Overview, System, Interfaces
In addition to the CPU and memory utilization statistics for each edge controller this dashboard also displays the total data , packets and errors for each interface.
CPU Utilization:
Defines the CPU utilization of single edge controller across the time range for all the categories like user, system, nice, wait, hard irq, soft irq and steal.
Visualizes memory utilization as a gauge type.
Tabulates the details of transmitted and received data across all the interfaces in bytes.
Gives the client/LANPC overview from the edge controller perspective
Tabulates the details of transmitted and received packets across all the interfaces.
Tabulates the details of transmitted and received errors across all the interfaces.
- Logs and Events:
- Syslog: Display the system related logs for single edge controller.
- Event Logs: Tabulates the event logs like autoflow controller, net balancer and system events.
Flows
Client/server flows which displays network statistics in bytes for each flow between client and server.
AS Flow which displays the autonomous system flows between the source and the destination.
AS Traffic
Provides a view of traffic to and from Autonomous Systems (public IP ranges).
Flow Exporters
Provides egress and ingress data in bytes for each interface in the edge controller
Global Applications
Provides application-based statistics like top applications and usage in bits per second and packets per second.
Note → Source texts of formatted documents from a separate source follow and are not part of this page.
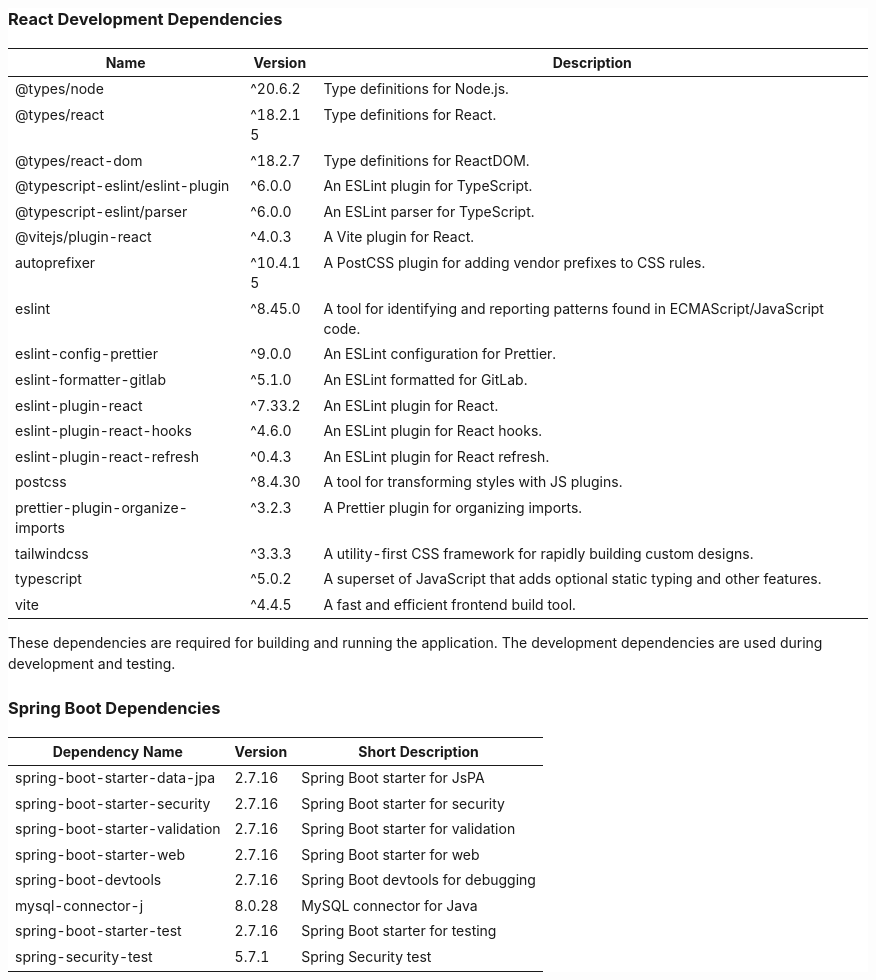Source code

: ### React Development Dependencies

| Name                             | Version  | Description                                                                        |
| -------------------------------- | -------- | ---------------------------------------------------------------------------------- |
| @types/node                      | ^20.6.2  | Type definitions for Node.js.                                                      |
| @types/react                     | ^18.2.15 | Type definitions for React.                                                        |
| @types/react-dom                 | ^18.2.7  | Type definitions for ReactDOM.                                                     |
| @typescript-eslint/eslint-plugin | ^6.0.0   | An ESLint plugin for TypeScript.                                                   |
| @typescript-eslint/parser        | ^6.0.0   | An ESLint parser for TypeScript.                                                   |
| @vitejs/plugin-react             | ^4.0.3   | A Vite plugin for React.                                                           |
| autoprefixer                     | ^10.4.15 | A PostCSS plugin for adding vendor prefixes to CSS rules.                          |
| eslint                           | ^8.45.0  | A tool for identifying and reporting patterns found in ECMAScript/JavaScript code. |
| eslint-config-prettier           | ^9.0.0   | An ESLint configuration for Prettier.                                              |
| eslint-formatter-gitlab          | ^5.1.0   | An ESLint formatted for GitLab.                                                    |
| eslint-plugin-react              | ^7.33.2  | An ESLint plugin for React.                                                        |
| eslint-plugin-react-hooks        | ^4.6.0   | An ESLint plugin for React hooks.                                                  |
| eslint-plugin-react-refresh      | ^0.4.3   | An ESLint plugin for React refresh.                                                |
| postcss                          | ^8.4.30  | A tool for transforming styles with JS plugins.                                    |
| prettier-plugin-organize-imports | ^3.2.3   | A Prettier plugin for organizing imports.                                          |
| tailwindcss                      | ^3.3.3   | A utility-first CSS framework for rapidly building custom designs.                 |
| typescript                       | ^5.0.2   | A superset of JavaScript that adds optional static typing and other features.      |
| vite                             | ^4.4.5   | A fast and efficient frontend build tool.                                          |

These dependencies are required for building and running the application. The development dependencies are used during development and testing.

### Spring Boot Dependencies

| Dependency Name                | Version | Short Description                  |
| ------------------------------ | ------- | ---------------------------------- |
| spring-boot-starter-data-jpa   | 2.7.16  | Spring Boot starter for JsPA       |
| spring-boot-starter-security   | 2.7.16  | Spring Boot starter for security   |
| spring-boot-starter-validation | 2.7.16  | Spring Boot starter for validation |
| spring-boot-starter-web        | 2.7.16  | Spring Boot starter for web        |
| spring-boot-devtools           | 2.7.16  | Spring Boot devtools for debugging |
| mysql-connector-j              | 8.0.28  | MySQL connector for Java           |
| spring-boot-starter-test       | 2.7.16  | Spring Boot starter for testing    |
| spring-security-test           | 5.7.1   | Spring Security test               |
Statistics will be listed only if Global application is configured in the zWAN provider UI.
Link Status
Provides the up time and status for each network interface in the edge controller.
Signal Quality
If the edge controller is equipped with a GSM/LTE module then the RSSI (Received Signal Strength Indicator), SNR (Signal to noise ratio), RSRQ (quality of the received signal) and RSRP (average power received from a single Reference signal) statistics will be provided in this dashboard.
TWAMP
The Two-Way Active Measurement Protocol (TWAMP) is an open protocol for measuring network performance between any two devices in a network that supports the protocols in the TWAMP framework. This dashboard displays the inbound, outbound and roundtrip data based on latency, jitter, and packet loss.
- Latency:
- Jitter:
- Packet loss:
Logs
Syslogs
- All Logs – Displays all the system logs.
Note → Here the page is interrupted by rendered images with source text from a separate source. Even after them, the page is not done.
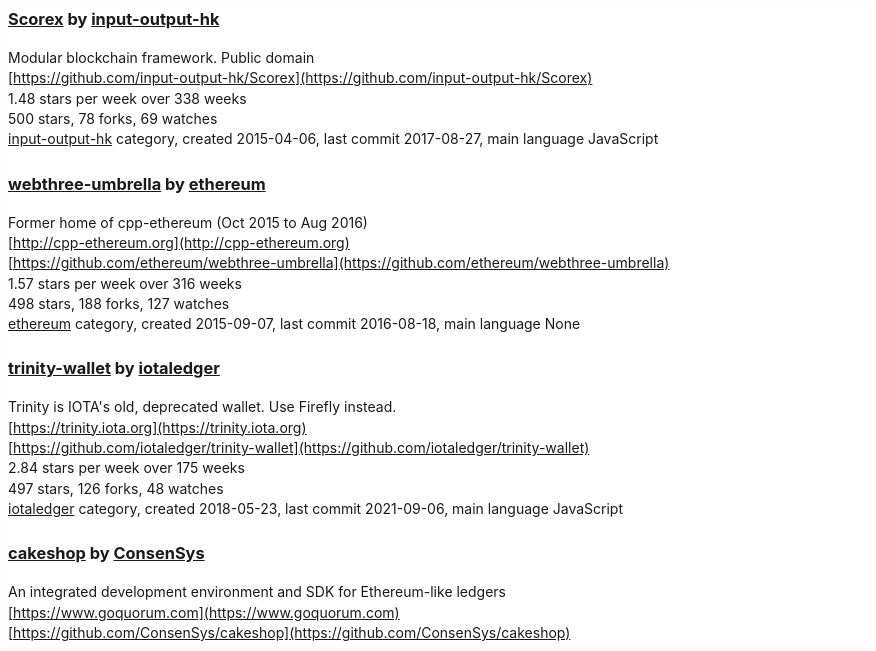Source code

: 
### [Scorex](https://github.com/input-output-hk/Scorex) by [input-output-hk](https://github.com/input-output-hk)  
Modular blockchain framework. Public domain  
[https://github.com/input-output-hk/Scorex](https://github.com/input-output-hk/Scorex)  
1.48 stars per week over 338 weeks  
500 stars, 78 forks, 69 watches  
[input-output-hk](categories/input-output-hk.md) category, created 2015-04-06, last commit 2017-08-27, main language JavaScript  


### [webthree-umbrella](https://github.com/ethereum/webthree-umbrella) by [ethereum](https://github.com/ethereum)  
Former home of cpp-ethereum (Oct 2015 to Aug 2016)  
[http://cpp-ethereum.org](http://cpp-ethereum.org)  
[https://github.com/ethereum/webthree-umbrella](https://github.com/ethereum/webthree-umbrella)  
1.57 stars per week over 316 weeks  
498 stars, 188 forks, 127 watches  
[ethereum](categories/ethereum.md) category, created 2015-09-07, last commit 2016-08-18, main language None  


### [trinity-wallet](https://github.com/iotaledger/trinity-wallet) by [iotaledger](https://github.com/iotaledger)  
Trinity is IOTA's old, deprecated wallet. Use Firefly instead.  
[https://trinity.iota.org](https://trinity.iota.org)  
[https://github.com/iotaledger/trinity-wallet](https://github.com/iotaledger/trinity-wallet)  
2.84 stars per week over 175 weeks  
497 stars, 126 forks, 48 watches  
[iotaledger](categories/iotaledger.md) category, created 2018-05-23, last commit 2021-09-06, main language JavaScript  


### [cakeshop](https://github.com/ConsenSys/cakeshop) by [ConsenSys](https://github.com/ConsenSys)  
An integrated development environment and SDK for Ethereum-like ledgers  
[https://www.goquorum.com](https://www.goquorum.com)  
[https://github.com/ConsenSys/cakeshop](https://github.com/ConsenSys/cakeshop)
- Management – Tabulates the Management related logs
- SSLVPN – Filter and displays all the SSLVPN tunnel logs from syslog.
- IPSEC – Displays all the IPSEC tunnel related logs.
- LTE – Filter and display the LTE logs from syslog
- Firmware – Visualize the firmware related logs.
- NMAP – Displays the NMAP logs.
Firewall logs
Tabulate the firewall logs
IPS Alert
- Alerts by GeoIP – a map showing the distribution of alerts by their country/region of origin based on geographic location (determined by IP address).
- Top Alerts – a summary of the most frequently triggered alerts and their description. Clicking an individual alert filters down the dashboard to the information pertaining to that specific alert.
- Number of Alerts – the total count of alerts triggered by the ruleset.
- Top alerts based on Suricata defined signatures, HTTP, and protocols.
- Top 20 Source/Destination IPs/Ports – pie charts showing the top 20 IPs and ports that alerts were triggered on. You can filter down specific IPs/ports to see how many and what kind of alerts are being triggered.
- Top alerts by TLS certificate issuer distinguish name.
- Top multiple unique alerts by destination IP address.
- Top multiple unique alerts by source IP address.
- Top alerts by TLS Server name indication protocol by which a client indicates which hostname it is attempting to connect to at the start of the handshaking process.
- Alert Summary – a table summarizing specific details of each individual alert. You can customize this table to show other parameters of interest for each alert.
IPS Flow
Provides count of flows for various protocols used by the application. It also displays a unique count of source and destination IP addresses, mean flow age and a list of flow events.
DNS Alert
Displays various statistics for DNS alerts generated via “Unbound DNS Resolver” in the edge controller. Statistics like overall log count, log count based on return code and event list is provided.